We commented before on some cases where the grounds for appeal border on the absurd, seasoned by a strong helping of arrogance. The latest case sets new standards in this regard.
The Registrar’s decision
On 28 April 2017, the FSB debarred the appellant from rendering financial services for a period of five years, based on the following grounds:
1. The appellant no longer met the requirements contemplated in section 8 of the FAIS Act with reference to character qualities of honesty and integrity; and
2. contravened sections 2 and 3(1)(d) of the General Code of Conduct
This stemmed from the fact that the appellant submitted fictitious and/or fraudulent Discovery HIV and Pathology Screening Request Forms for purposes of undergoing blood tests in respect of policy applications for his clients. These forms were found to be fictitious and/or fraudulent in that the appellant’s clients’ signatures appearing thereon were forged.

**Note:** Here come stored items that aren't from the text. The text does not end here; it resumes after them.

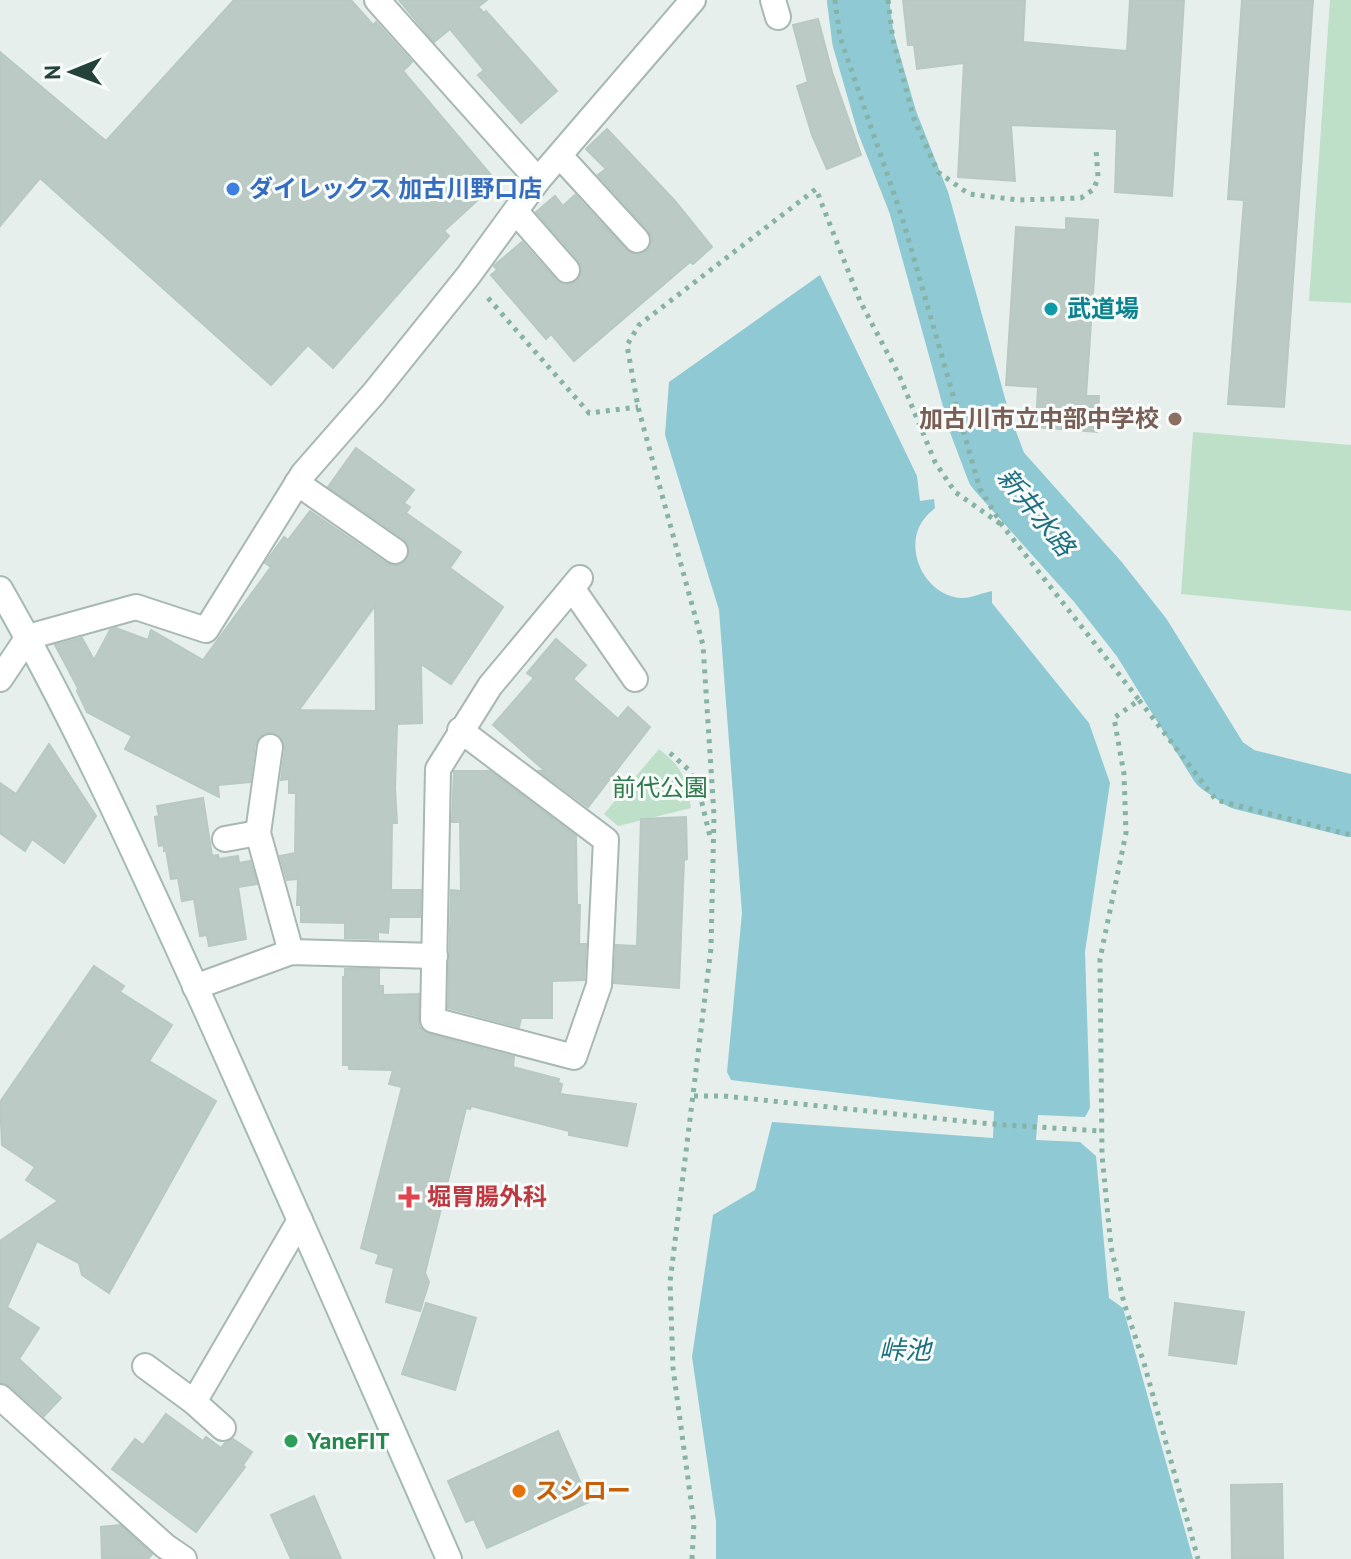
<svg xmlns="http://www.w3.org/2000/svg" width="1351" height="1559" font-family="'PT Sans','Noto Sans JP',sans-serif">
  <style>
    .green { fill: #bfe0c8 }
    .water { fill: #8ec9d4 }
    .lines { fill: none; stroke-linecap: round; stroke-linejoin: round }
    .river { stroke: #8ec9d4; stroke-width: 62 }
    .building { fill: #bbcac4; stroke: #b8c9c2; stroke-width: 2; fill-rule: evenodd }
    .street-casing { stroke: #a8b8b2; stroke-width: 28 }
    .secondary-casing { stroke: #a4bbb3; stroke-width: 28 }
    .path { stroke: #86b3a5; stroke-width: 5; stroke-dasharray: 4 6; stroke-linecap: butt }
    .street { stroke: #fff; stroke-width: 24 }
    .secondary { stroke: #fff; stroke-width: 24 }
    .shop-dot { fill: #3f7fe0; stroke: #f7fbf9; stroke-width: 3 }
    .culture-dot { fill: #0f9aa8; stroke: #f7fbf9; stroke-width: 3 }
    .education-dot { fill: #8d6e63; stroke: #f7fbf9; stroke-width: 3 }
    .health-dot { fill: #e0444e; stroke: #f7fbf9; stroke-width: 3 }
    .leisure-dot { fill: #2e9e5b; stroke: #f7fbf9; stroke-width: 3 }
    .food-dot { fill: #e8710a; stroke: #f7fbf9; stroke-width: 3 }
    .labels { text-anchor: middle; stroke-width: 6; stroke-linejoin: round; paint-order: stroke }
    .shop-label { font-size: 24px; font-weight: bold; fill: #366cbe; stroke: #f7fbf9; text-anchor: start }
    .culture-label { font-size: 24px; font-weight: bold; fill: #0d838f; stroke: #f7fbf9; text-anchor: start }
    .education-label { font-size: 24px; font-weight: bold; fill: #785e54; stroke: #f7fbf9; text-anchor: end }
    .park-label { font-size: 24px; fill: #2d7a4b; stroke: #f7fbf9 }
    .health-label { font-size: 24px; font-weight: bold; fill: #be3a42; stroke: #f7fbf9; text-anchor: start }
    .leisure-label { font-size: 24px; font-weight: bold; fill: #27864d; stroke: #f7fbf9; text-anchor: start }
    .food-label { font-size: 24px; font-weight: bold; fill: #c56008; stroke: #f7fbf9; text-anchor: start }
    .water-label { font-size: 26px; font-style: italic; fill: #1c6f80; stroke: #f7fbf9 }
  </style>
  <rect width="100%" height="100%" fill="#e6efeb"/>
  <!-- green -->
  <g class="green">
    <polygon points="1330,0 1351,0 1351,303 1309,301"/>
    <polygon points="1193,432 1351,445 1351,611 1181,594"/>
    <path d="M659 749C683 768 686 778 691 808L618 826 604 814Z"/>
  </g>
  <!-- water -->
  <path class="water" d="M820 275 917 476 920 501 934 499 935 508C927 515 920 522 917 533 909 562 931 596 961 598 973 598 981 593 992 591V603L1089 723 1110 783 1085 952 1090 1108 1085 1117 1038 1115 1036 1140 1080 1142 1096 1156 1109 1298 1123 1308 1193 1559H716V1521L692 1357 713 1215 755 1190 772 1122 993 1138 994 1111 731 1080 727 1072 742 913 719 610 665 435 669 382Z"/>
  <g class="lines">
    <!-- river -->
    <polyline class="river" points="858,0 863,39 887,122 919,203 980,424 997,469 1098,582 1142,638 1220,764 1242,779 1351,806"/>
  </g>
  <!-- building -->
  <g class="building">
    <polygon points="234,0 351,0 373,25 376,22 412,62 403,71 491,175 485,182 491,188 444,231 449,236 333,368 308,345 271,385 40,178 0,226 0,52 106,141"/>
    <polygon points="399,0 487,0 478,7 484,13 486,11 557,91 521,123 478,75 484,70 450,29 434,42"/>
    <polygon points="903,0 1025,0 1023,42 1127,51 1130,0 1184,0 1172,196 1115,192 1117,129 1011,125 1015,181 958,177 964,63 917,69 914,45 908,45"/>
    <polygon points="1242,0 1313,0 1284,407 1228,404 1244,200 1228,199"/>
    <polygon points="818,19 832,72 861,155 827,169 812,135 797,86 808,82 793,25"/>
    <polygon points="607,129 675,201 712,247 693,264 690,262 574,361 551,334 546,339 491,275 497,270 494,266 496,264 522,242 556,280 569,285 577,281 581,274 579,261 536,212 555,196 563,206 575,195 627,251 639,255 648,250 652,238 649,231 598,175 606,169 586,149"/>
    <polygon points="1066,218 1098,220 1086,396 1099,396 1097,432 1036,427 1038,387 1006,385 1016,227 1066,230"/>
    <path d="M356 448 414 490 404 503 410 507 406 513 461 552 450 568 503 607 451 684 421 664 422 723 397 724 395 788 397 823H392L391 890H421L420 917H389L388 933 378 932V939L345 938V923L301 922V905H297L298 879 287 880 280 856 295 853 296 793H289V779L281 780 285 748 280 736 271 732 259 737 255 745 250 782 218 785 219 797 125 749 132 736 87 712 77 691 78 688 55 645 82 638 94 660 110 630 116 628 148 640 151 630 203 660 271 567 265 563 284 537 288 540 310 511 386 563 395 566 402 564 410 551 404 539 328 487ZM375 606 376 711 299 710Z"/>
    <polygon points="556,639 586,665 573,679 618,719 628,707 650,727 588,807 539,771 545,771 493,725 534,678 527,673"/>
    <polygon points="49,744 96,816 64,863 32,839 25,851 0,833 0,783 16,794"/>
    <polygon points="454,771 490,771 576,836 577,905 580,905 579,944 586,944 584,980 552,981 552,1018 521,1018 519,1027 448,1008 451,890 461,891 460,822 452,822"/>
    <polygon points="203,798 212,856 218,855 219,859 238,856 239,863 250,861 257,884 238,887 246,939 209,946 207,935 200,936 194,899 182,901 178,878 171,879 166,850 164,851 164,845 159,846 155,817 159,816 157,806"/>
    <polygon points="686,817 687,859 684,860 679,988 614,983 616,945 637,946 641,819"/>
    <polygon points="94,966 124,986 120,992 172,1025 149,1061 216,1101 109,1293 82,1275 79,1263 37,1241 7,1307 39,1328 19,1359 61,1398 44,1416 10,1386 0,1382 0,1241 58,1201 26,1180 35,1167 2,1145 0,1102"/>
    <polygon points="345,969 379,969 379,986 383,986 383,995 419,994 419,1026 429,1034 514,1057 513,1067 559,1079 558,1083 562,1084 560,1094 636,1104 627,1146 569,1135 569,1131 471,1106 470,1109 466,1108 425,1273 429,1282 420,1311 386,1302 394,1268 376,1263 379,1254 361,1248 402,1087 389,1084 393,1070 349,1069 349,1065 343,1065 343,977 345,977"/>
    <polygon points="426,1303 476,1318 455,1390 402,1374"/>
    <polygon points="1175,1303 1244,1312 1236,1364 1169,1355"/>
    <polygon points="166,1414 203,1441 206,1437 221,1448 225,1443 233,1439 252,1452 243,1465 245,1467 196,1532 112,1469 135,1439 143,1445"/>
    <polygon points="558,1431 589,1502 487,1548 474,1519 466,1522 448,1481"/>
    <polygon points="1282,1484 1283,1559 1232,1559 1231,1485"/>
    <polygon points="314,1496 341,1559 291,1559 271,1515"/>
    <polygon points="120,1525 152,1554 148,1559 102,1559 101,1527"/>
  </g>
  <g class="lines">
    <!-- street casing -->
    <g class="street-casing">
      <g id="street">
        <polyline points="377,0 538,180"/>
        <polyline points="773,0 778,17"/>
        <polyline points="561,157 637,240"/>
        <polyline points="517,213 567,270"/>
        <polyline points="297,483 395,551"/>
        <polyline points="572,588 635,679"/>
        <polyline points="0,679 28,637 136,607 206,630 303,474 374,393 468,276 538,180 693,0"/>
        <polyline points="460,730 606,840 599,985 574,1057 433,1020 438,769 490,686 580,578"/>
        <polyline points="270,747 258,833 291,952"/>
        <polyline points="225,839 258,833"/>
        <polyline points="195,987 291,952 435,956"/>
        <polyline points="145,1366 194,1402 223,1428"/>
        <polyline points="0,1397 165,1546 184,1559"/>
        <polyline points="194,1402 300,1220"/>
      </g>
    </g>
    <!-- secondary casing -->
    <g class="secondary-casing">
      <path id="secondary" d="M0 589C78 725 142 869 207 1012 289 1194 369 1376 449 1559"/>
    </g>
    <!-- path -->
    <g class="path">
      <polyline points="835,0 840,37 902,217 980,489 1002,525 1139,700 1114,718 1124,774 1126,833 1100,959 1102,1155 1111,1247 1124,1303 1144,1363 1198,1559"/>
      <polyline points="888,0 893,40 914,119 938,172 969,194 1018,200 1081,198 1094,189 1098,177 1096,149"/>
      <polyline points="488,298 589,413 638,407"/>
      <polyline points="1139,700 1216,800 1351,835"/>
      <polyline points="670,753 690,771 701,799 711,841"/>
      <polyline points="694,1096 724,1096 991,1124 1100,1131"/>
      <polyline points="692,1559 694,1523 673,1368 670,1282 711,948 714,815 703,645 638,407 627,345 639,325 816,189 860,301 899,375 935,462 955,492 1002,525"/>
    </g>
    <!-- street -->
    <use href="#street" class="street"/>
    <!-- secondary -->
    <use href="#secondary" class="secondary"/>
  </g>
  <!-- markers -->
  <circle class="shop-dot" cx="233" cy="189" r="8"/>
  <circle class="culture-dot" cx="1051" cy="309" r="8"/>
  <circle class="education-dot" cx="1175" cy="419" r="8"/>
  <path class="health-dot" d="M405 1185h8v8h8v8h-8v8h-8v-8h-8v-8h8z"/>
  <circle class="leisure-dot" cx="291" cy="1441" r="8"/>
  <circle class="food-dot" cx="519" cy="1491" r="8"/>
  <g class="labels">
    <!-- shop labels -->
    <g class="shop-label">
      <text x="249" y="197">ダイレックス 加古川野口店</text>
    </g>
    <!-- culture labels -->
    <g class="culture-label">
      <text x="1067" y="317">武道場</text>
    </g>
    <!-- education labels -->
    <g class="education-label">
      <text x="1159" y="427">加古川市立中部中学校</text>
    </g>
    <!-- park labels -->
    <g class="park-label">
      <text x="660" y="796">前代公園</text>
    </g>
    <!-- health labels -->
    <g class="health-label">
      <text x="427" y="1205">堀胃腸外科</text>
    </g>
    <!-- leisure labels -->
    <g class="leisure-label">
      <text x="307" y="1449">YaneFIT</text>
    </g>
    <!-- food labels -->
    <g class="food-label">
      <text x="535" y="1499">スシロー</text>
    </g>
    <!-- water labels -->
    <g class="water-label">
      <text transform="translate(1036 512) rotate(51)" y="9">新井水路</text>
      <text x="905" y="1359">峠池</text>
    </g>
  </g>
  <!-- north arrow -->
  <g transform="translate(72 72) rotate(269)" stroke="#f7fbf9" stroke-width="6" paint-order="stroke">
  <path d="M0-6L14 30L0 20L-14 30Z" fill="#24423a"/>
  <text y="-12" font-size="22" font-weight="bold" text-anchor="middle" fill="#24423a">N</text>
  </g>
</svg>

The appellant colluded with an employee and former employee of Lancet to identify other patients with favourable blood screening results and to swop the appellant’s clients’ blood samples with extra samples of these other patients.
The appellant’s case
1. The Registrar could not rely on the handwriting examination reports of Discovery’s expert (Mr Van Vuuren) to substantiate the appellant’s disbarment as van Vuuren’s expertise was not established;
2. No reliance could be placed on the evidence of the two Lancet’s employees implicating the appellant due to their contradictory evidence. According to the appellant, it could well have been that they ran a scam on their own;
3. The Registrar failed to follow due process and her actions were one sided and biased and lacked objectivity;
4. Lastly, should the Appeal Board find that the Registrar was justified to debar the appellant, the debarment period was too harsh.
The Appeal Board findings
“The appellant was in the course of the protracted investigation confronted with many allegations, confirmed by affidavits, concerning his misconduct. The appellant chose, through his former attorneys of record, to avoid the issues, attack the messenger and the character of the some of the witnesses and to raise contrived procedural issues. The obvious stratagem was to delay the day of reckoning. What is glaringly absent is the appellant’s version of the facts.” (This reminds me of someone else who shall remain nameless – editor)

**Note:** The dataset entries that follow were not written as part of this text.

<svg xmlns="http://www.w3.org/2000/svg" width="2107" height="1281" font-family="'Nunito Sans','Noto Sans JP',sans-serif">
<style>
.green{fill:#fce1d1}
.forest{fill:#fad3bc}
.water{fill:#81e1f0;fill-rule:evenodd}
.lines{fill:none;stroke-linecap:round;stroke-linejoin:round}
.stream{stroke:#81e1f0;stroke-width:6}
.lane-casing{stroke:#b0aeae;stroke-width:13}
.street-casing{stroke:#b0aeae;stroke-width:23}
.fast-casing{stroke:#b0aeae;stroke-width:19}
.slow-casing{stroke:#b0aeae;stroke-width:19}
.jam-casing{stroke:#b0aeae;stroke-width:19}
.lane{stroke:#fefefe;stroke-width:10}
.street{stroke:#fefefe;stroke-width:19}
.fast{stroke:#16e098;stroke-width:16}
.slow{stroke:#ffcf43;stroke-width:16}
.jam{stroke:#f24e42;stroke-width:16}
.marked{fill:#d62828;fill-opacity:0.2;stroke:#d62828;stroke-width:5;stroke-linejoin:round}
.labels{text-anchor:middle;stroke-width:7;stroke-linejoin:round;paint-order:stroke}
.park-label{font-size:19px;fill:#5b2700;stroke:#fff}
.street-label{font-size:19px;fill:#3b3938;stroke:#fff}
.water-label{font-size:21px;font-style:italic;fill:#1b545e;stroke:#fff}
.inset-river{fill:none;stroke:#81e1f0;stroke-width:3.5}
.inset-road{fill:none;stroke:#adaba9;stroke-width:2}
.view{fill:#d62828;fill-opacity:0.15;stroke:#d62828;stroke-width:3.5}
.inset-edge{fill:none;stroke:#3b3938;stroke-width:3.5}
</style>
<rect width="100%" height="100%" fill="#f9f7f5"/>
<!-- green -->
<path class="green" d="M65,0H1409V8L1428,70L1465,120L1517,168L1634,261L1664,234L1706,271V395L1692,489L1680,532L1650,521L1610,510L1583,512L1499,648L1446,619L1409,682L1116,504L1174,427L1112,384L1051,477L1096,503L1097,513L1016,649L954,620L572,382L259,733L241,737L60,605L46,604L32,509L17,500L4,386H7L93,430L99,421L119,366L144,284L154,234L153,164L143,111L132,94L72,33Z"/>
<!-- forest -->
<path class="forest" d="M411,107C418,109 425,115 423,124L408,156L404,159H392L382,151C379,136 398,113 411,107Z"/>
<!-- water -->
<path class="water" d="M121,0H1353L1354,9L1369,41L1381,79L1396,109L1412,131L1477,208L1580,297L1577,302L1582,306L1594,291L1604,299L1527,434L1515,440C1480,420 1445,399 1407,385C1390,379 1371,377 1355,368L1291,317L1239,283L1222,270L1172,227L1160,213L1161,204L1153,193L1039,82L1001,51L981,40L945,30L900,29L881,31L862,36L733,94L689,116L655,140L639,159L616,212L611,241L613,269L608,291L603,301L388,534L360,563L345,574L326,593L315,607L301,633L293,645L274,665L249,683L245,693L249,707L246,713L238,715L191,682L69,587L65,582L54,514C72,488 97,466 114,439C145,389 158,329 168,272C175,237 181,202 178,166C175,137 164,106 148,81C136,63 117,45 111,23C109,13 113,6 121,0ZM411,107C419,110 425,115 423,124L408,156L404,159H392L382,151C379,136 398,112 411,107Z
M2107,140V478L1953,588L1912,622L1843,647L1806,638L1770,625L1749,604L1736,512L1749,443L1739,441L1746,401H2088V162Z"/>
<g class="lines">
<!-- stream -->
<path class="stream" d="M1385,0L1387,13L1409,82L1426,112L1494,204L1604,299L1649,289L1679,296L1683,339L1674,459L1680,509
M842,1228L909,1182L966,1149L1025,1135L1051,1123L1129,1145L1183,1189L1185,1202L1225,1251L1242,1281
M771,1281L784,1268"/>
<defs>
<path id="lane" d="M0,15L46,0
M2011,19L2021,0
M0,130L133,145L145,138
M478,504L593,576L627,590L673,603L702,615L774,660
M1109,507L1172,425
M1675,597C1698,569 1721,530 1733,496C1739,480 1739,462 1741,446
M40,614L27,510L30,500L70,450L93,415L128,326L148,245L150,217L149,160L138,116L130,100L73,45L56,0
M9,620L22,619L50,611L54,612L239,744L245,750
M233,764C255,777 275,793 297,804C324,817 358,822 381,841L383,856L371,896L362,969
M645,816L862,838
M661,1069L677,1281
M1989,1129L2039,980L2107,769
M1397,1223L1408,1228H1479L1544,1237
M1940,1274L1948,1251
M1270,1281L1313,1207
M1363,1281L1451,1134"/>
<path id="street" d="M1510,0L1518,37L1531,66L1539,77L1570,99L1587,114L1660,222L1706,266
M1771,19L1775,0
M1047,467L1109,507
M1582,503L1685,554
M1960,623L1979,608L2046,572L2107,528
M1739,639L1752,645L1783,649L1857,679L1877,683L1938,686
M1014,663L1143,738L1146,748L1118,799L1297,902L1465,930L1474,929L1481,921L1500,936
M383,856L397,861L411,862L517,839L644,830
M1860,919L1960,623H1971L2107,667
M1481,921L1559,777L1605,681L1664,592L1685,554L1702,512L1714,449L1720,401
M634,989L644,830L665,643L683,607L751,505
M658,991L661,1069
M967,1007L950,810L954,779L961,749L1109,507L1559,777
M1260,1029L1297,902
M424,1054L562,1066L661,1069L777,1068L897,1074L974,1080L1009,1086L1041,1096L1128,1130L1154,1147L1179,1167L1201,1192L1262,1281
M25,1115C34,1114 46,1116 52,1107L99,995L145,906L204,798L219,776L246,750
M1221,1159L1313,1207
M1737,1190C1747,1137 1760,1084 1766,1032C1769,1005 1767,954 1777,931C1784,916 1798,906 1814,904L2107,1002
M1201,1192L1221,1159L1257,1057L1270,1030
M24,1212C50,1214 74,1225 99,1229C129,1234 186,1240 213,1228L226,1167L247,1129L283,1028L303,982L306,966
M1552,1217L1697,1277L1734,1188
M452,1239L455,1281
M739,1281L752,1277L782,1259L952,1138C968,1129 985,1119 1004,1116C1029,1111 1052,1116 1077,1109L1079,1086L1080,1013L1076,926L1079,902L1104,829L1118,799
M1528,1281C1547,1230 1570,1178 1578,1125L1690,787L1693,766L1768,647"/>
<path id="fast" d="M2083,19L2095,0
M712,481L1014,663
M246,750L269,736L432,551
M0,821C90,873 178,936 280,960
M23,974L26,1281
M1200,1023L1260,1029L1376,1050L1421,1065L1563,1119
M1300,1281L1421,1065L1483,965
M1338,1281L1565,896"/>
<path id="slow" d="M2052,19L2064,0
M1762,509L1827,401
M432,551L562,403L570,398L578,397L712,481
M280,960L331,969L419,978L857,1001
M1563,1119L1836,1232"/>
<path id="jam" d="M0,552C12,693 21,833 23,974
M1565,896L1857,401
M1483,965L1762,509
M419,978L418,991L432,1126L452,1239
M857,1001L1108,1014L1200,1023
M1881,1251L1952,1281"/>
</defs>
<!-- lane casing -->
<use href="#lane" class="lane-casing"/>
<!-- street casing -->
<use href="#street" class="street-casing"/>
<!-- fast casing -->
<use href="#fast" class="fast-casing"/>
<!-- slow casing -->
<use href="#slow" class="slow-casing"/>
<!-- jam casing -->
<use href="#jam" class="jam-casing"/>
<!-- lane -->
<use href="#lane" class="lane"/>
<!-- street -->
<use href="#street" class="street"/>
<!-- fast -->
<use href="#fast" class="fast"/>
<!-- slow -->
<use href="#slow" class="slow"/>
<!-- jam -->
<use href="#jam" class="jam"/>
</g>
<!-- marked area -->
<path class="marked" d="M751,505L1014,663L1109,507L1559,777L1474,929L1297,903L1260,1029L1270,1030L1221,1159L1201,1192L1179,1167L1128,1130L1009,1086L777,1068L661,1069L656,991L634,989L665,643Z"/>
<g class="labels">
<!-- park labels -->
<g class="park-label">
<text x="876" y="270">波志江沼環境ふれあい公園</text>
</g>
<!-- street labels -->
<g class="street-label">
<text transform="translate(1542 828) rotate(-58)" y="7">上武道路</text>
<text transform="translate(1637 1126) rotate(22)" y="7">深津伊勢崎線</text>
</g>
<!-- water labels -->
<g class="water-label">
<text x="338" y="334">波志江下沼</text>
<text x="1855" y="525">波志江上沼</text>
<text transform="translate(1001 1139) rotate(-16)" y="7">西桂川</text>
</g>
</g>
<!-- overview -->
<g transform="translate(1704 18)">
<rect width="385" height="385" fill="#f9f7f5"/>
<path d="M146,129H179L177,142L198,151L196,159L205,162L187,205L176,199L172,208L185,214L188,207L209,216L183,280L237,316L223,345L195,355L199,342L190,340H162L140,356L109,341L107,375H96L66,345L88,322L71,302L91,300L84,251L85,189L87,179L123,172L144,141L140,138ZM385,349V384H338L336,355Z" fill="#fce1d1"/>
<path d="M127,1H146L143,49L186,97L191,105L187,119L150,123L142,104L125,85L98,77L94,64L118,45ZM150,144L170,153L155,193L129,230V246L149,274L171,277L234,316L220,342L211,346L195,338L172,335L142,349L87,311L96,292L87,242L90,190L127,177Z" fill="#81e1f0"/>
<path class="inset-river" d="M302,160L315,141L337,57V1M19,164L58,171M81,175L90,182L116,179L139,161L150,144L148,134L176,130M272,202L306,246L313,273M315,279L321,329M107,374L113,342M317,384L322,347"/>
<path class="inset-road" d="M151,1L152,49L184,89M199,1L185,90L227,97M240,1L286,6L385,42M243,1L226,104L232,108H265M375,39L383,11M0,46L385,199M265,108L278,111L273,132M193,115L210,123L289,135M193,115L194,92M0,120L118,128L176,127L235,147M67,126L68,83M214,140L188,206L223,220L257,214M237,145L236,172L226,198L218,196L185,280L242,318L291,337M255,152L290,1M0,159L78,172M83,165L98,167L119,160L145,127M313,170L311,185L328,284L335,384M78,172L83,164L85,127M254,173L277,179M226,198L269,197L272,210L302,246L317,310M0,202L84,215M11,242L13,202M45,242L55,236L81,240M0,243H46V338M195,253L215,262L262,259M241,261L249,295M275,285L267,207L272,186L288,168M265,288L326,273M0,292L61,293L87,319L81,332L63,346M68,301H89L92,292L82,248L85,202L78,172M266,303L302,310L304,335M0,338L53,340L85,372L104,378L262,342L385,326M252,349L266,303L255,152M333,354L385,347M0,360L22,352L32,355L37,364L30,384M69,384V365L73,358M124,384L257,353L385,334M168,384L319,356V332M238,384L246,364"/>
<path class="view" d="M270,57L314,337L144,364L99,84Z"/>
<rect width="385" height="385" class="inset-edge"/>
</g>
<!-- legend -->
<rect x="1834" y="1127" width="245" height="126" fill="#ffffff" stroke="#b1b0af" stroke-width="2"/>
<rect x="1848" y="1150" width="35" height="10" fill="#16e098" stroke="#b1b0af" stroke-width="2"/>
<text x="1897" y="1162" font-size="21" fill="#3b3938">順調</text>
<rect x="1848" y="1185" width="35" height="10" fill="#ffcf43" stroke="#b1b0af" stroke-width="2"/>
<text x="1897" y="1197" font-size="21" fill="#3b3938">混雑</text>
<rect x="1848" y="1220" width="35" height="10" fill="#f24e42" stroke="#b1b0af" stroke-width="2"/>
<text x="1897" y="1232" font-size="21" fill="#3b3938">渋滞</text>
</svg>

“This immediately puts to rest the third point, which was that the Registrar should have allowed the appellant to cross-examine the witnesses. There were no bona fide factual disputes.”
“There is, however, one exception and that relates to the first point, the expertise of van Vuuren. The point can be dismissed on a very simple ground. It is common cause that the signatures of all the witnesses, who had been clients of the appellant, in relation to their blood tests were forged. They not only said so, but so did the expert who examined their signatures on behalf of the appellant.”
“The only dispute between the handwriting witnesses was whether it could be established that the appellant himself had forged the signatures. The Registrar, in her reasons, chose to accept the appellant’s expert evidence and not that of van Vuuren. In other words, the expertise of van Vuuren is irrelevant.”
“Nevertheless, that does not affect the general conclusion that the appellant caused the signatures to be forged. He was the only person to benefit from the forgery. On his argument, his clients chose to forge their own signatures — a ridiculous contention, which also puts to rest the second point. The Registrar was very conscious of the fact that she was dealing with accessories to the fraud and approached the evidence with the necessary suspicion but found more than enough objective corroboration for their version.”
“It was not and could not be argued that the Registrar misdirected herself or failed to exercise her discretion properly. In the light of the elaborate and massive scale of the fraud, a much longer period could have been justified.”
The appeal was dismissed with costs, which are to be taxed in terms of the Uniform Rules of Court.
Given the Appeal Board’s view on “…of the elaborate and massive scale of the fraud…”, one has to wonder whether the matter ends here, or whether criminal charges are to be/have been laid against the appellant.